At the PMI Global Congress, there is a book store. I love book stores, being the son of a University Librarian. I bought several books that I would not have normally bought:
- Effective Opportunity Management for Projects: Exploiting Positive Risk, David Hillson, Taylor and Francis, 2004.
- Pivot Table Data Crunching for Microsoft Office Excel 2007, Bill Jelen and Michael Alexander, Que, 2007.
- Earned Value Project Management, 3rd Edition, Quentin Fleming and Joel Koppelman
Effective Opportunity Management
Most risk books have risk in the title. David's book is about managing opportunity while managing risk. While this is still a controversial topic the conversation about opportunity and risk is starting to emerge. The Edmond Conrow article "Opportunity Management: Be Careful What You Wish For," is the primary source for not connecting risk and opportunity.
Pivot Table Data Crunching for Microsoft Office Excel 2007
Most of the data found in project management is multidimensional. In fact when I come across single dimensional (rows and columns) of data, it usually means the too much summarization has been done. An example of multidimensional would be:
- Named Resource, with hours for the period of performance
- Work Package for the period and the BCWS spreads
- Period of Performance
- Deliverables and their physical percent complete
Now build a report that shows the labor cost and associated hours for each deliverable by each work package. This is the job of a pivot table.
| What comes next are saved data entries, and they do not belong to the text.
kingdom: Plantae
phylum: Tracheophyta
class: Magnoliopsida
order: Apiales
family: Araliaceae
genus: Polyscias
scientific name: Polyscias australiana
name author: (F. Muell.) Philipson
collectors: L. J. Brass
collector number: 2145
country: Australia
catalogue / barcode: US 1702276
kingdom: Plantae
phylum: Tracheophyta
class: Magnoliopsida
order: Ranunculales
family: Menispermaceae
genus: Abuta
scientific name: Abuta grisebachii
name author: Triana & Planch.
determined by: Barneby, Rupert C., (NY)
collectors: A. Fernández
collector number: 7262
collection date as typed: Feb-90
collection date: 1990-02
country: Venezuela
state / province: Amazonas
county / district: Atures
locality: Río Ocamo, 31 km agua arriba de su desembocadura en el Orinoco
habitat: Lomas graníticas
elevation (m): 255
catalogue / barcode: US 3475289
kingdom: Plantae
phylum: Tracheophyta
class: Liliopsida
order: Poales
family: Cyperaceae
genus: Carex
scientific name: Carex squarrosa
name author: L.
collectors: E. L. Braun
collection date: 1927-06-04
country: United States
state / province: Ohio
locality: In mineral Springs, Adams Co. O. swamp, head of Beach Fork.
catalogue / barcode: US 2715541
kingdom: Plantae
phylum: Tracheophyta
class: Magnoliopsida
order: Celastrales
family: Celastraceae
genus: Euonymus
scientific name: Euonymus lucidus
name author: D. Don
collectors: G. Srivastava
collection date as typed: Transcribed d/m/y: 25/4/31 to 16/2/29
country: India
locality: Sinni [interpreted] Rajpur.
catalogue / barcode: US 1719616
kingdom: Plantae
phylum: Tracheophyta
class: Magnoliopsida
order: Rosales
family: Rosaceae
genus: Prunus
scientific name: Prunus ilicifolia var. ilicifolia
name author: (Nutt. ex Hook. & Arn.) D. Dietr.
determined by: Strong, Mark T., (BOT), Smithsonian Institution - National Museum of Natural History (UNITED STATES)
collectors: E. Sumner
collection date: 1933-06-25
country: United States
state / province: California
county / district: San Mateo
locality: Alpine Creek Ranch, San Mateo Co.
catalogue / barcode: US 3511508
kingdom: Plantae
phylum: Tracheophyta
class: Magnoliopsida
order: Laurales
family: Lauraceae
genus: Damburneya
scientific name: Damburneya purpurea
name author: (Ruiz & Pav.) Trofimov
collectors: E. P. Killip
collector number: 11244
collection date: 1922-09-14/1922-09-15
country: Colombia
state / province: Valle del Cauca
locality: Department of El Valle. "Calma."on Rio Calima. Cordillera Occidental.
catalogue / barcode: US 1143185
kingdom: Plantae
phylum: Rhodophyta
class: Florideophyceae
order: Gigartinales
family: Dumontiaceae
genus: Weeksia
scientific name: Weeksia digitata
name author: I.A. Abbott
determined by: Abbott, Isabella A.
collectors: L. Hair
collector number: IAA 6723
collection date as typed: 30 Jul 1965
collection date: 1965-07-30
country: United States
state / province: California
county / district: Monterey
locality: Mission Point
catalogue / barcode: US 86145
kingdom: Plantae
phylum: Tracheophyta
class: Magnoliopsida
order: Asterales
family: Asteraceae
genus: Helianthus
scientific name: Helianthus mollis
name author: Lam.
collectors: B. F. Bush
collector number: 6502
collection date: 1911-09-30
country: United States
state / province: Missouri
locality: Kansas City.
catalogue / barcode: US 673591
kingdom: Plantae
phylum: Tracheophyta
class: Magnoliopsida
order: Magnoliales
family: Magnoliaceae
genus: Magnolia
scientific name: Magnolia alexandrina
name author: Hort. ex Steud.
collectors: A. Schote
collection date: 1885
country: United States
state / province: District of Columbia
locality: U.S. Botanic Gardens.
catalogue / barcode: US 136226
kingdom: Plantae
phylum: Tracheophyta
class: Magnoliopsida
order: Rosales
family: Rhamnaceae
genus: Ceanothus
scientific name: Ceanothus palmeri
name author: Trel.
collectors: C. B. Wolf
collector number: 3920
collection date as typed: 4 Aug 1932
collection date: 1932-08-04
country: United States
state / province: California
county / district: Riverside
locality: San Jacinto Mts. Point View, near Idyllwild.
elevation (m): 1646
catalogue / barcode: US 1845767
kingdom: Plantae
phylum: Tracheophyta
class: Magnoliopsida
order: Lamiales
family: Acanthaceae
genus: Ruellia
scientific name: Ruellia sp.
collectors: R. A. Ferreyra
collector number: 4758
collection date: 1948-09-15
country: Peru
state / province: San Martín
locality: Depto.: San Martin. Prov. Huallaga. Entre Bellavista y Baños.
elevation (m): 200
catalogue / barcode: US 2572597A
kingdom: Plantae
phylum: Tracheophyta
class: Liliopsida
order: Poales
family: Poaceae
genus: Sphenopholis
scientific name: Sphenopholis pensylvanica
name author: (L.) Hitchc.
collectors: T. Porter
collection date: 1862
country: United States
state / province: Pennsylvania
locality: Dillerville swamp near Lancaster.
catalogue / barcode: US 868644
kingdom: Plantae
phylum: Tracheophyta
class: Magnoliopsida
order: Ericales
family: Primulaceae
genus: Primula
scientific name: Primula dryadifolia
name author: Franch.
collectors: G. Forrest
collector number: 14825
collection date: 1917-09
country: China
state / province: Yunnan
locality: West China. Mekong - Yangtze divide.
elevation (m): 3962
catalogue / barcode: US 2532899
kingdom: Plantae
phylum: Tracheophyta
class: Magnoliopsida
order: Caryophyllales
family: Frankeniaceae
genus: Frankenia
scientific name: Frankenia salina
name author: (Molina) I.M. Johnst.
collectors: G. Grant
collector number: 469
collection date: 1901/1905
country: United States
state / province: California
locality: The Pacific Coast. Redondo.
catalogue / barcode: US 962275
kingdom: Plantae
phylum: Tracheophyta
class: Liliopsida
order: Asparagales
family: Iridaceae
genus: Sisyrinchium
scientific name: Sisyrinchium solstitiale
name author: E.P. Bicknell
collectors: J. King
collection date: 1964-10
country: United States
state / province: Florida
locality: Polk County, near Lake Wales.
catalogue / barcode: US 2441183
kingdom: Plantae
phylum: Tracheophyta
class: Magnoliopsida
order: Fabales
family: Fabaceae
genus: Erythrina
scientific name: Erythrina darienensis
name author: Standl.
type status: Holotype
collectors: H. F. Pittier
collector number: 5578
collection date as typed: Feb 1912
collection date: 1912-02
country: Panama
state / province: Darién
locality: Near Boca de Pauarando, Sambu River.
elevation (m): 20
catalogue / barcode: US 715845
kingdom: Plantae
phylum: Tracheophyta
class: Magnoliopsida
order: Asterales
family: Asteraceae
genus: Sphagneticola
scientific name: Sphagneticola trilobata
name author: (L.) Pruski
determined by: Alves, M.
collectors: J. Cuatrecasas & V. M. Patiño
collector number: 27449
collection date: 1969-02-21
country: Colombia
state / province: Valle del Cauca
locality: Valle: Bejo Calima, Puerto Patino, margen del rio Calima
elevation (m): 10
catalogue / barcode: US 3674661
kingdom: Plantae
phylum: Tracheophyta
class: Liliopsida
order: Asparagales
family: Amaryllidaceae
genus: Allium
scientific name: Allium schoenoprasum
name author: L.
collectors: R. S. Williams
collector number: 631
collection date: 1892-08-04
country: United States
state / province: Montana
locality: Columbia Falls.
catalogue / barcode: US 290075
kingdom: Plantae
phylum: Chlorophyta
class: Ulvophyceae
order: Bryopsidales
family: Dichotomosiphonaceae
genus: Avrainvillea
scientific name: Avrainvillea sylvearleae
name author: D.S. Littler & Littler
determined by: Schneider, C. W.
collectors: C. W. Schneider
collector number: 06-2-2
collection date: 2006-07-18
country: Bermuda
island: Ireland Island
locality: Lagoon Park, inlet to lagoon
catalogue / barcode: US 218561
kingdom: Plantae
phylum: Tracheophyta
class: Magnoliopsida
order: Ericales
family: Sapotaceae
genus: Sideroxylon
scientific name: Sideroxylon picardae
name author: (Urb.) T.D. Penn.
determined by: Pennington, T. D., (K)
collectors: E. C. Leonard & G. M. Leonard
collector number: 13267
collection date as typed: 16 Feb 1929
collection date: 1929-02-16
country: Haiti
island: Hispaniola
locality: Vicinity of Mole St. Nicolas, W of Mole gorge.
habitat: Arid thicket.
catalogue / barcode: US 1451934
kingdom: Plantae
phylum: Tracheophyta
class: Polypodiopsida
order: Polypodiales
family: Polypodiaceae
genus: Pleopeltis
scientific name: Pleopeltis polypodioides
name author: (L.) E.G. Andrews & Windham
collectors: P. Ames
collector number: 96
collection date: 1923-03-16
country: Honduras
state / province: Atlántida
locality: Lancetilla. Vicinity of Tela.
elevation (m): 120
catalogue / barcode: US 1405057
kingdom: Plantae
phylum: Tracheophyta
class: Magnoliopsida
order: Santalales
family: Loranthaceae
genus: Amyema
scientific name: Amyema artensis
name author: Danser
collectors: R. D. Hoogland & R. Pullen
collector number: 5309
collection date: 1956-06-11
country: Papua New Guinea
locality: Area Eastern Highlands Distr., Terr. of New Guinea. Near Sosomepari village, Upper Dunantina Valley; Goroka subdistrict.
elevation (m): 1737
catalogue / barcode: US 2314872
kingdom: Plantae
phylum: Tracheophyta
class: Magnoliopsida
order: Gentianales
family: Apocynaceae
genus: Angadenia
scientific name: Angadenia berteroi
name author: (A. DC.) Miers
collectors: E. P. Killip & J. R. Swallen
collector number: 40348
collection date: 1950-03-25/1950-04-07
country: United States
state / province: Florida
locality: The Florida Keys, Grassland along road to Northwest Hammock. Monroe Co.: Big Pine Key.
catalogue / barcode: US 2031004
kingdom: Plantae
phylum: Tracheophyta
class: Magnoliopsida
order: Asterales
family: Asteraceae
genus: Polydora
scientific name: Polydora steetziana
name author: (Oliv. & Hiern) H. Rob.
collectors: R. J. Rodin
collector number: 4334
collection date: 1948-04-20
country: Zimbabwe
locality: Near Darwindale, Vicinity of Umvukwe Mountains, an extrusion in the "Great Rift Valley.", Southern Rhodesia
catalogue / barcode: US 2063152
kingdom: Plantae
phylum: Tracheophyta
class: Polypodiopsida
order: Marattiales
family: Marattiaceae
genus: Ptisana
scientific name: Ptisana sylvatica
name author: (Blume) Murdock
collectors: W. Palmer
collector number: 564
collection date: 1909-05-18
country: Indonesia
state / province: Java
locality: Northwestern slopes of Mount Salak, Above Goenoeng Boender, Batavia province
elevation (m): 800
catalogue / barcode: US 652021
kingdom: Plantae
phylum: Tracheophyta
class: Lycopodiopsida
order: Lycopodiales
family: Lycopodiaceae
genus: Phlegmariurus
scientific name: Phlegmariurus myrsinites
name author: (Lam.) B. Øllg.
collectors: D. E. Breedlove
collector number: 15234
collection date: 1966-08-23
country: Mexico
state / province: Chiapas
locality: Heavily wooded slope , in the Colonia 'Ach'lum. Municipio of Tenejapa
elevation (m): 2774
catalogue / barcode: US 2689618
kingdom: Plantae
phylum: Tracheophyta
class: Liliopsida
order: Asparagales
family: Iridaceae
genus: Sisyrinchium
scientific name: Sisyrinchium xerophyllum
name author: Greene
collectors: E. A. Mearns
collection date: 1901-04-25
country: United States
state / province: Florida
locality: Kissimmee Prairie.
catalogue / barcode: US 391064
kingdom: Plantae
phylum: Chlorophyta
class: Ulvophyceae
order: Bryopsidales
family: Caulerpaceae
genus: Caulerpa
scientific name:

Earned Value Project Management
The 3rd edition has switched to the "story telling" mode, which I don't like. In fact I find it not very useful. This is a personal issue, since in my heart of hearts I'm a quant. This is why I was an experimentalist in my very days, before I went to the real dark side, writing Kalman filters for missile guidance systems. Kalman filters are "target tracking" algorithms using position and velocity measures in realtime. But EV 3rd edition is a good starting point for those entering the EV domain. That's likely they changed the style. Since EV still has many detractors, many who misuse it, many who misstate its purpose, and many who are simply uninformed - this book is a great value.
All three books are in use. I'm wading through Hillman's work and will write a review. It sits next to Conrow's Effective Risk Management, and is of equal obtuseness. But obtusness with deep content is usually call important in my domain.
By the way, it's the obtuse without the deep and executable content that is common these days in the project management Impresario writings.